These ships are replicas of the infamous ships that Christopher Columbus sailed around the ocean blue. A company constructed the replicas and is taking them on a whirlwind tour of port cities along the East Coast, the Great Lakes and various rivers in the Midwest region.
I don’t really believe in Columbus as the discovery-man he is revered as, but I still wanted to check out the ships.
It was a pretty awesome experience.
Both the Nina and Pinta were constructed in Brazil, by shipwrights that have been building ships for eight generations. Each one took around three years to complete.
The Nina is an exact replica of the original. I was blown away by its size— it was really, really tiny! It was tied up to the port in Wyandotte, MI and I felt like I was going to be knocked outta the ship because it rocked and rolled with a vengeance.

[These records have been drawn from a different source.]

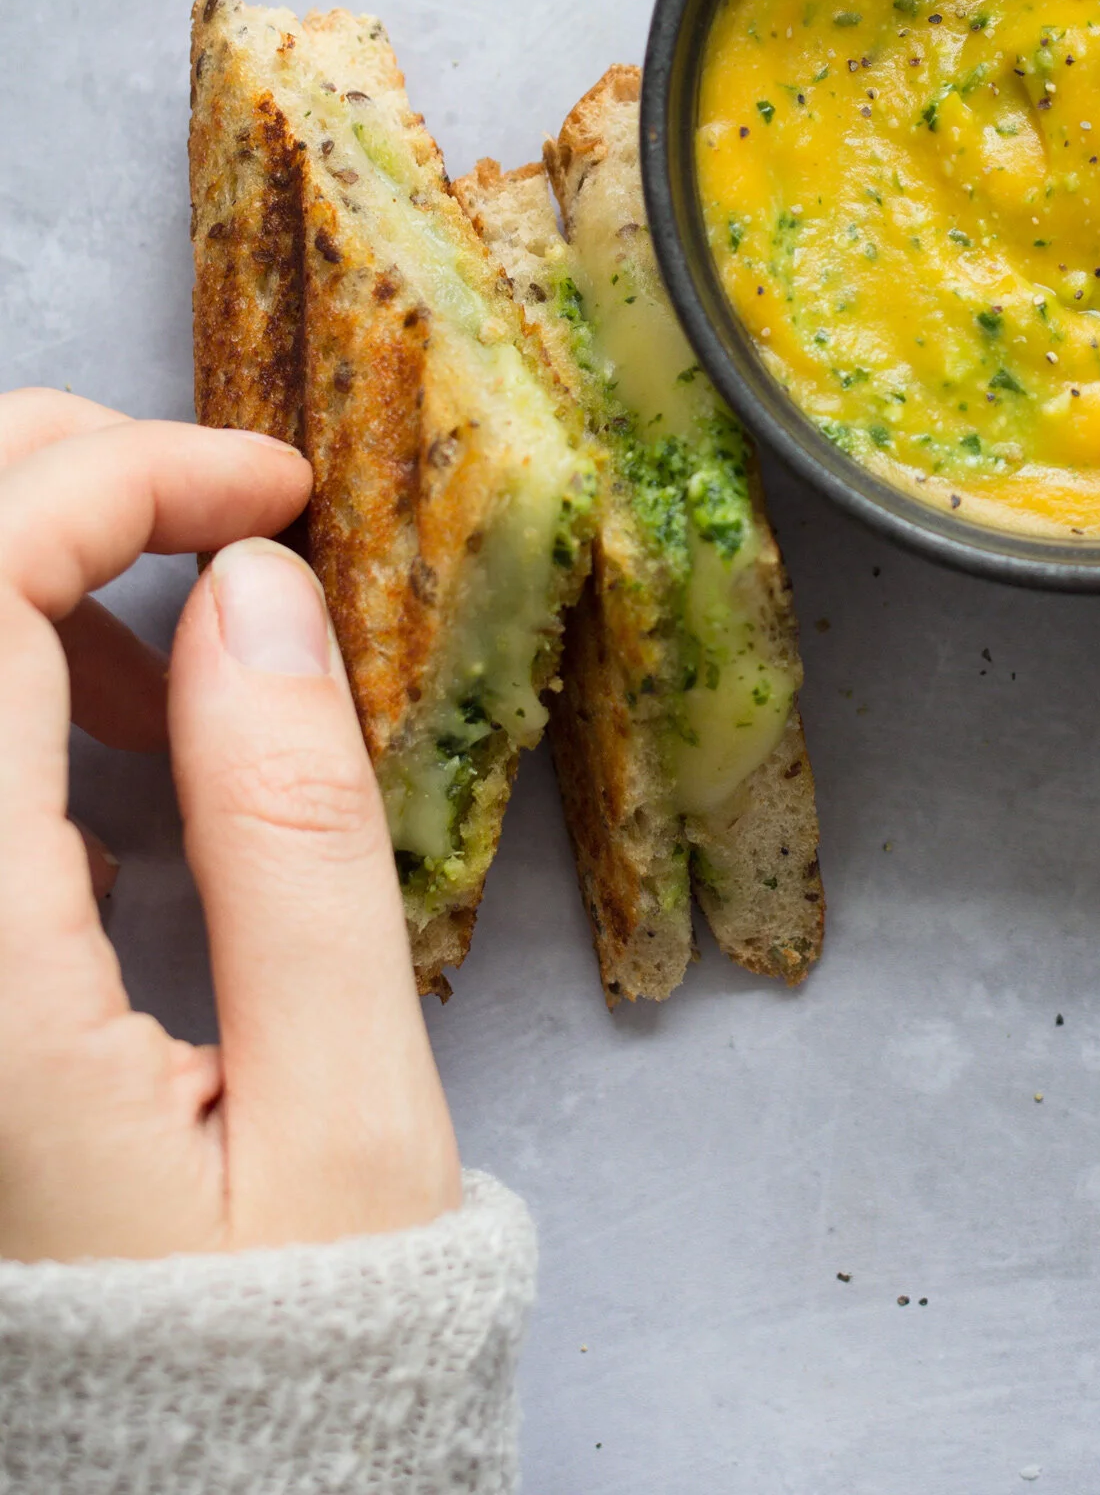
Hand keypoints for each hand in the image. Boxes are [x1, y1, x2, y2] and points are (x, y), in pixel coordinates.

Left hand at [0, 390, 460, 1261]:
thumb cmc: (283, 1346)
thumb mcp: (342, 1110)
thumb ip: (291, 835)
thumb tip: (253, 589)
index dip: (115, 482)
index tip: (271, 488)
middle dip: (48, 477)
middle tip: (217, 497)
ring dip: (28, 575)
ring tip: (188, 639)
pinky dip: (14, 680)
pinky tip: (119, 741)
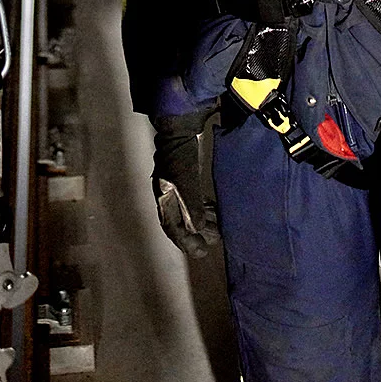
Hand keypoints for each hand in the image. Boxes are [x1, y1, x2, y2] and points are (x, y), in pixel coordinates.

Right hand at [151, 112, 218, 257]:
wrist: (179, 129)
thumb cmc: (180, 155)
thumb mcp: (185, 183)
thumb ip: (191, 206)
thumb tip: (197, 228)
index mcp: (164, 198)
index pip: (172, 227)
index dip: (186, 242)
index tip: (200, 252)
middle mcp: (167, 195)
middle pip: (180, 222)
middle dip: (196, 234)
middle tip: (212, 242)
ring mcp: (175, 186)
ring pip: (188, 211)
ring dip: (201, 222)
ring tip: (216, 228)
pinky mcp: (184, 177)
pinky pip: (193, 200)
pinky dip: (203, 208)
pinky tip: (213, 210)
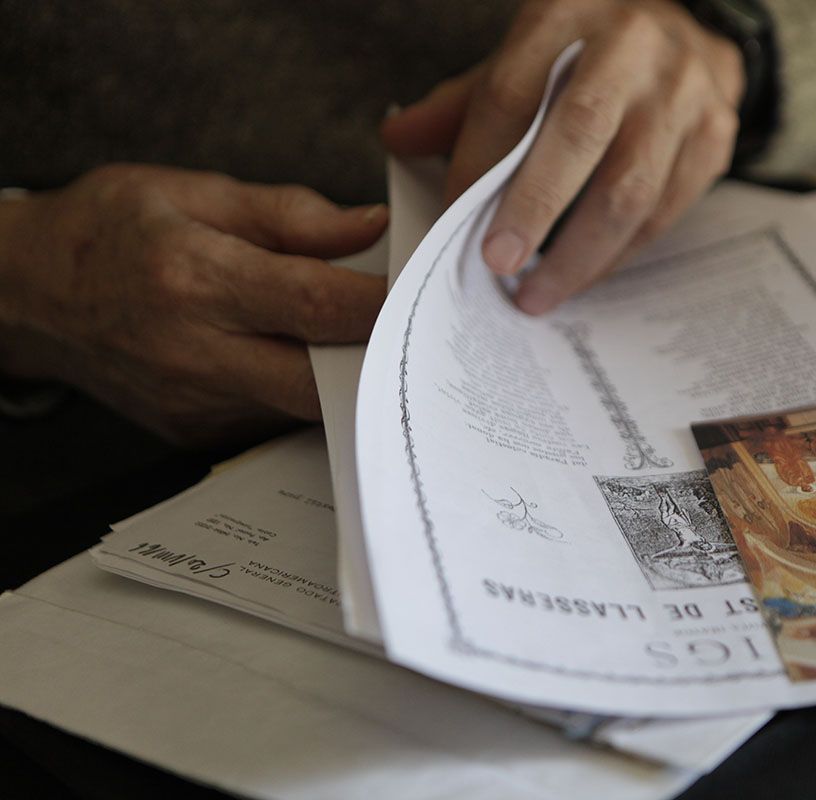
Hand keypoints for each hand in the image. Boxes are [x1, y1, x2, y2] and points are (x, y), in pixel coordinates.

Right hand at [0, 164, 386, 444]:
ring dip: (345, 376)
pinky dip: (303, 391)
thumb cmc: (107, 230)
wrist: (26, 295)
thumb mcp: (194, 192)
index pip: (320, 306)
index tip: (423, 293)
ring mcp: (195, 404)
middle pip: (325, 378)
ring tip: (365, 340)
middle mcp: (195, 354)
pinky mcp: (196, 434)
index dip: (385, 304)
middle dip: (379, 357)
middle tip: (412, 331)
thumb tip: (370, 228)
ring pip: (306, 406)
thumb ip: (291, 214)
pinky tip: (308, 360)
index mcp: (196, 279)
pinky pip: (276, 418)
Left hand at [381, 0, 743, 314]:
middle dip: (535, 208)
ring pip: (632, 187)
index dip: (480, 158)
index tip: (455, 215)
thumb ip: (467, 101)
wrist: (692, 31)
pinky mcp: (715, 137)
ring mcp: (684, 92)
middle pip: (582, 134)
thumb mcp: (527, 53)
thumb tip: (400, 140)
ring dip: (580, 253)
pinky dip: (619, 253)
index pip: (514, 90)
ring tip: (538, 293)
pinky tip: (584, 274)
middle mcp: (633, 47)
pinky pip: (664, 211)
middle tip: (498, 264)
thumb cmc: (591, 52)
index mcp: (570, 13)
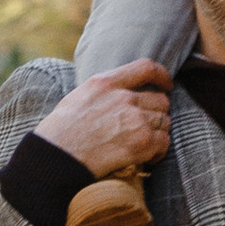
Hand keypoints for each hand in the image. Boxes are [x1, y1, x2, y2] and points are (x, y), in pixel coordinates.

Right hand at [35, 57, 171, 179]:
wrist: (57, 157)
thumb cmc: (61, 132)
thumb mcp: (80, 96)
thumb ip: (105, 90)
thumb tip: (123, 91)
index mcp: (106, 83)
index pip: (146, 68)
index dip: (162, 76)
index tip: (167, 85)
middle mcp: (123, 97)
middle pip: (160, 100)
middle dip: (157, 113)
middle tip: (146, 126)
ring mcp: (135, 119)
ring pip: (164, 121)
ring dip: (158, 133)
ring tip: (143, 144)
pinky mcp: (142, 142)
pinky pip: (164, 142)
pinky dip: (158, 151)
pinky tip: (146, 157)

The Pinta was the larger of the two and was a little more steady. I still could not imagine taking this baby for a spin in the ocean. It seems unbelievable. I guess that the first voyage took seven months to complete, which I can’t really comprehend fully because I was only on there for 20 minutes max.
The ships themselves were amazing. The masts rose high into the sky and were really something. The thing that took me by surprise was how sturdy they were. The replicas were created by hand, using lo-fi hand tools: axes, hand saws and chisels were the main contenders. The wood was felled from local Brazillian forests and the planks were sealed with pine tar, which is water-resistant.
Where is the Santa Maria you ask? Legend has it that Columbus was not a fan of the Santa Maria, so there’s that. He thought she was ‘slow and clumsy.’ The ship also never made it back to Europe so I guess it has a smaller fan base.